«Les Frères musulmans écartés, c’est le retour de l’Egypte sous la tutelle américaine»
TARIQ RAMADAN SUR LA SITUATION EN EGYPTE

Accroché par Sud quotidien à la fin d’une conférence qu’il animait jeudi 4 juin, à l’université Gaston Berger de Saint-Louis, M. Tariq Ramadan, professeur d’Islam contemporain à la prestigieuse université d’Oxford, en Angleterre, s’est exprimé sur la situation actuelle dans son pays d’origine, l’Egypte (il est petit-fils de Hassan El Banna, le fondateur de la confrérie des Frères musulmans). Pour lui, la chute du président Morsi marque, par le truchement de l’armée qui a toujours tenu le pouvoir réel, le retour de l’Egypte sous la tutelle américaine. Le célèbre islamologue n’a pas manqué dans cet entretien de s’en prendre à la France qui «a un problème avec l’Islam.»
Avec cet effondrement du pouvoir Morsi, des millions de personnes ont pavoisé, mais est-ce pour autant le bout du tunnel pour l’Egypte ?
Non, on en est loin. Maintenant on va espérer qu’on ne sombre pas dans la violence. De l’autre côté il faut se rendre compte que l’Armée a repris la réalité du pouvoir. On est loin d’un processus démocratique réel. C’est une reprise en main.

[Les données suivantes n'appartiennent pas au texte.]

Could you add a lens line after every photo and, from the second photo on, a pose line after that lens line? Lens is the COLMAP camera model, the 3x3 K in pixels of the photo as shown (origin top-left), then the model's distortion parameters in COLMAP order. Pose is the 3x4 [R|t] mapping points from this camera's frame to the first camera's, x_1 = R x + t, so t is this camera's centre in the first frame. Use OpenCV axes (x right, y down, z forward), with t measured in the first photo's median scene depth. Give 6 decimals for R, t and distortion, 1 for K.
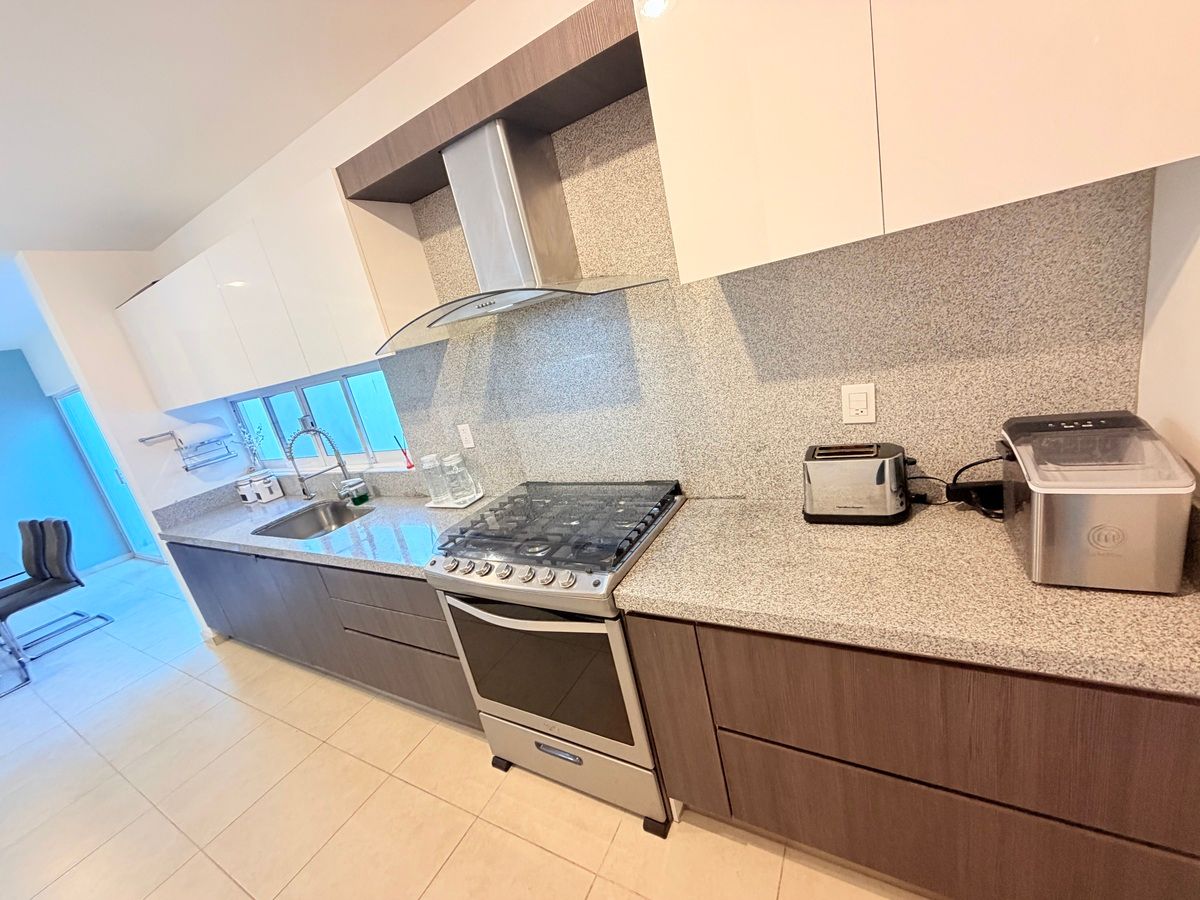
lens RADIAL K [[479.7, 0, 596.7], [0, 479.7, 448.9], [0, 0, 1]] dist [0.001301, -0.000139]
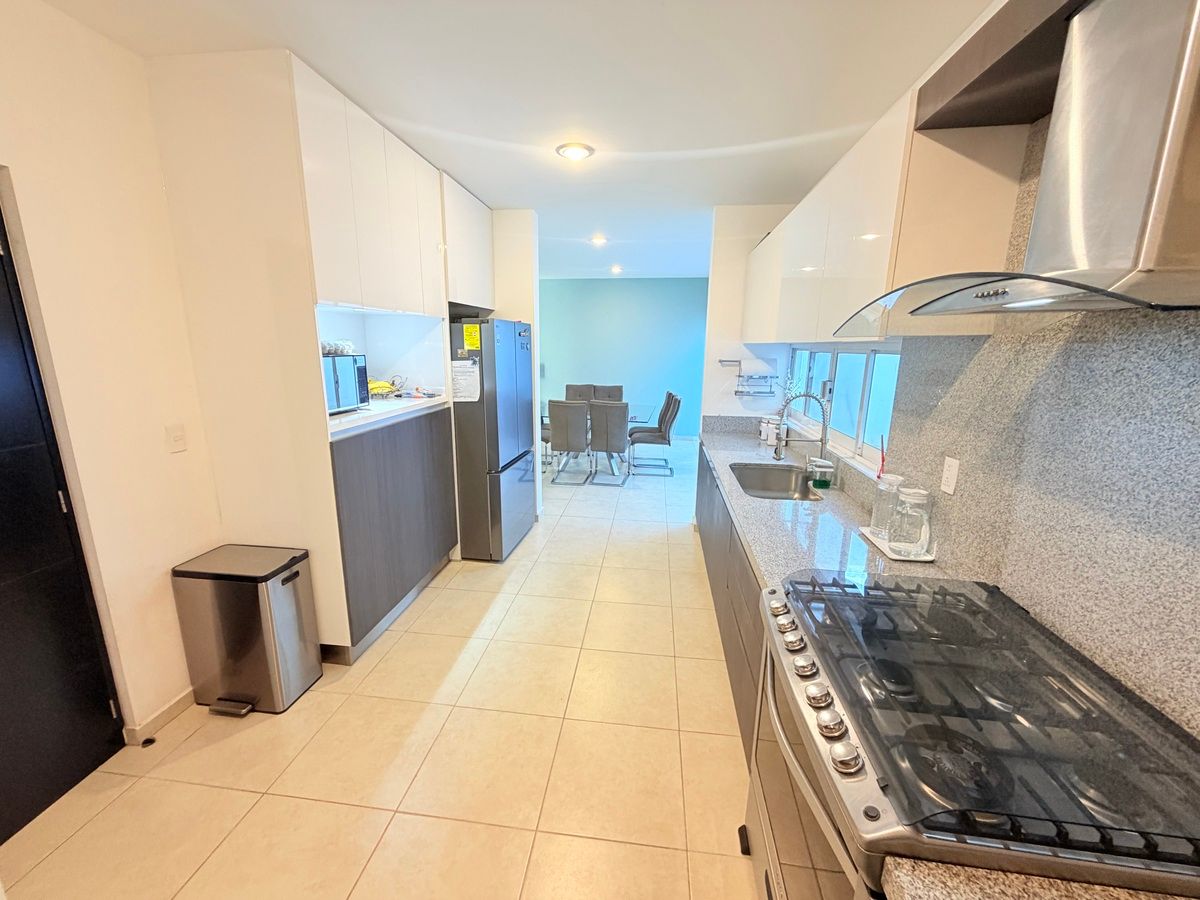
lens RADIAL K [[480.0, 0, 596.0], [0, 480.0, 448.2], [0, 0, 1]] dist [0.000400, 0.000266]
pose [[0.372543, 0.409053, -0.832999, 0.105420], [-0.337466, 0.895876, 0.289004, -0.094866], [0.864481, 0.173443, 0.471794, 0.233426]]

La réalité aujourd’hui, c’est qu’avec cette sortie du jeu politique des ‘’Frères musulmans’’, on assiste au recentrage du pays sous la tutelle américaine et du Fonds monétaire international sur le plan économique. Il faut aussi noter que les alliés comme l’Arabie Saoudite, le Qatar, les Etats-Unis et Israël parlent de coup d’Etat mais soutiennent le nouveau pouvoir.
M. Ramadan, vous êtes de nationalité suisse, et au plan professionnel vous êtes professeur à l’université d’Oxford en Angleterre, mais c’est en France que les polémiques vous concernant enflent le plus. Pourquoi ?
Parce que mon discours en direction des Français de confession musulmane les appelle à être autonomes, à s’engager dans la politique ainsi qu’au plan social. C’est une réponse affirmée dans la mesure où la France a un problème avec la religion, elle a un problème avec l’Islam, elle a un problème avec l’ancienne colonisation, donc ce discours-là est gênant.
C’est ce qui vaut toute cette inimitié notamment avec M. Manuel Valls, ministre français de l’Intérieur qui a boycotté, en mai dernier, une rencontre de l’Union européenne juste parce que vous y étiez invité ?
C’est un fondamentaliste, il n’a pas voulu débattre. A ce débat sur l’état de l’Union, les responsables européens se sont d’ailleurs un peu moqués de lui.
Que pensez-vous de l’intervention française pour chasser les assaillants du nord du Mali?
Je l’ai déjà dit et répété, l’intervention française au Mali n’est pas dictée par des fins politiques de liberté. Elle est géostratégique et économique.